Monday, August 16, 2010

Book 86: Mother Night

Mother Night by Kurt Vonnegut

Kurt Vonnegut is one of those authors I've always thought I should like but I've never really been able to get into. I didn't like Slaughterhouse-Five when I read it in high school, even though I haven't forgotten the "so it goes" quote, and Breakfast of Champions just didn't quite pull me in, either (oddly enough, I didn't really like The Lord of the Flies in high school either but I fondly remember the message, and actually think I would enjoy it quite a lot if I reread it . . . that's another one with a quote I still remember, "kill the beastie"). I've always assumed that maybe high school wasn't the proper time to read Slaughterhouse-Five, and if I just got the right book, I'd finally get it. After reading a fellow CBR participant's review of this novel, I thought maybe this would be the one.

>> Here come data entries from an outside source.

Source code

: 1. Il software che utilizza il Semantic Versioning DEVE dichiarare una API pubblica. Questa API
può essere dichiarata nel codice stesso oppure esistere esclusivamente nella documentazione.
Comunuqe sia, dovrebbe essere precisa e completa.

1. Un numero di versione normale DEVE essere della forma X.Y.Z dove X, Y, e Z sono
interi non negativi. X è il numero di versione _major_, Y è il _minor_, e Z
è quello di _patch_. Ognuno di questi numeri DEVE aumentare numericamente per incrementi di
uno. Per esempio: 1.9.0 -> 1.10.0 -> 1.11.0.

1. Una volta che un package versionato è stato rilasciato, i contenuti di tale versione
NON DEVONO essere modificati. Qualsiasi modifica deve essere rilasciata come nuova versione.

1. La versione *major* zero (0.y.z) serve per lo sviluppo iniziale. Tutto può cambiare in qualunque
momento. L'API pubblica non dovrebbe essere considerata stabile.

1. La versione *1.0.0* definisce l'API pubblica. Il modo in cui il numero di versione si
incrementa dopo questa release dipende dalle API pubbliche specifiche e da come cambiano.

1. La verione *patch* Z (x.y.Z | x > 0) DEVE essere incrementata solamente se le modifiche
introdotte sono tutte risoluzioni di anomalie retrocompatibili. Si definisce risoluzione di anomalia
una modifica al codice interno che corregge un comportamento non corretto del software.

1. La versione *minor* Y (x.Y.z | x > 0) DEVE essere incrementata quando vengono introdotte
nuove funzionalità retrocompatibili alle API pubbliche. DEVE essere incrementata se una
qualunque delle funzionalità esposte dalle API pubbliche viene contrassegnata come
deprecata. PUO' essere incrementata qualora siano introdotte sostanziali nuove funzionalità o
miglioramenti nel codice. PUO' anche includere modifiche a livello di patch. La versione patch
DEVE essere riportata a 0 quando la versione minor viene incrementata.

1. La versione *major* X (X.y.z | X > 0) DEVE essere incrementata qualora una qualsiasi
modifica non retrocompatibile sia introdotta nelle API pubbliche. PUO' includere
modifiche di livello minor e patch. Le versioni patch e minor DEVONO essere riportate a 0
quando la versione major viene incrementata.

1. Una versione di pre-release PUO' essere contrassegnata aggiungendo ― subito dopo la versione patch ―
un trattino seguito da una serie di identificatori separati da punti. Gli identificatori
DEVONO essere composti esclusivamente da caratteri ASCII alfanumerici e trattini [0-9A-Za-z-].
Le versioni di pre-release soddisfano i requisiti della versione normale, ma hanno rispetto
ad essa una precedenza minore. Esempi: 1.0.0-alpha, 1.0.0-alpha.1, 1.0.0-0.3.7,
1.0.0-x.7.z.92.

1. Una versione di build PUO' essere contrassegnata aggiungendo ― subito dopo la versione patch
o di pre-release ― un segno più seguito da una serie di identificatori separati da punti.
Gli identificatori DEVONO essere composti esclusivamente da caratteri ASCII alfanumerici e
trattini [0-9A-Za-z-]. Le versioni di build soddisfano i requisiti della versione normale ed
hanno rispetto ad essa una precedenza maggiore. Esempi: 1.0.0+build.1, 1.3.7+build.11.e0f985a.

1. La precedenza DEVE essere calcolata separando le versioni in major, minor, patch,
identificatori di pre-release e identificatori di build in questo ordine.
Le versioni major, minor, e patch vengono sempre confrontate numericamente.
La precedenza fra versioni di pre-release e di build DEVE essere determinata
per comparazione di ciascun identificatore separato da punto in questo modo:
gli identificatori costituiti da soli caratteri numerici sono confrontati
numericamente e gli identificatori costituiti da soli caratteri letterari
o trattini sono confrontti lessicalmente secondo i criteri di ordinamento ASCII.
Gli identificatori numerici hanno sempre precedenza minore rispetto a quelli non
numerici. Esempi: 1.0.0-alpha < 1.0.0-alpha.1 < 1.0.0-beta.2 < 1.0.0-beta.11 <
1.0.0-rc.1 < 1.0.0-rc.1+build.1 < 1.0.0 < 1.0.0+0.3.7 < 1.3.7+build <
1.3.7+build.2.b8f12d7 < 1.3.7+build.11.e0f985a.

Sadly, no. There are certain things I like about Vonnegut but he just gets too absurd for me at points. The narrator of this novel is Howard Campbell, Jr who is writing this memoir while waiting on his trial for war crimes. During the war, he was a Nazi propagandist, though he used his position to spy/work for the American government. There are no records of this, so instead he is reviled for his racist, anti-Semitic work. Vonnegut states in the preface that the moral of this novel is "we are what we pretend to be, so we must be careful what we pretend to be." I was drawn to the idea of looking at the public man vs. the private . . . the way society perceives him vs. the way he perceives himself and his actions.

There was some of that, but there was also a lot of random stuff . . . I mean it made sense in the story eventually, but for the most part Campbell just seemed like a man that let himself go along with whatever tides were pulling at him. He ends up discovered fairly early in the novel by some white supremacists and though he doesn't agree with them, he somehow ends up with them. Maybe this is why I can't get into Vonnegut - his characters often don't seem to make that many decisions. Billy of Slaughterhouse-Five certainly just seemed to go through the motions (it's been eight years, I could be wrong). I don't know why I would find this off-putting, though, because I've read other novels with characters like that, and I still enjoy them.

I think if it had just focused on the wartime parts and the way Campbell sees himself I would have enjoyed it more but it was the addition of the crazy white supremacists among others that made it too over the top for me. At least Vonnegut's novels are quick, short and easy to read, so even when I end up wondering what the big deal is about the man, I don't really feel like I've wasted time.